Omit the pictures and return every entry exactly as written.
Information supplied below:
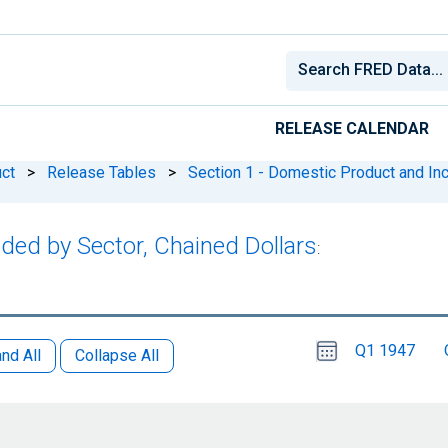
RELEASE CALENDAR
ct
>
Release Tables
>
Section 1 - Domestic Product and I
dded by Sector, Chained Dollars
:
Choose
Please
Q1 1947
date
,
nd All
Collapse All
Selected
date
is
1
April
select
2026
a
date
range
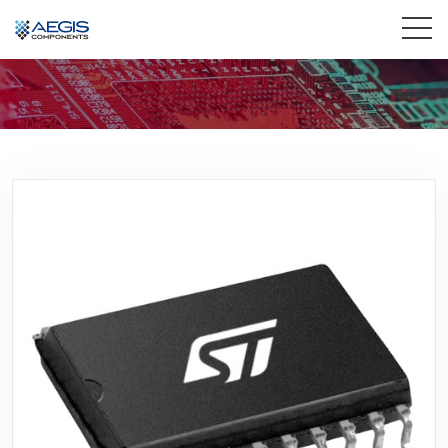
Home
Services
Industries
Products
Insights
Contact Us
End of Information supplied.
__Solved exercise__
RELEASE CALENDAR
ct
>
Release Tables
>
Section 1 - Domestic Product and I
dded by Sector, Chained Dollars
:
Choose
Please
Q1 1947
date
,
nd All
Collapse All
Selected
date
is
1
April
select
2026
a
date
range
Home
Services
Industries
Products
Insights
Contact Us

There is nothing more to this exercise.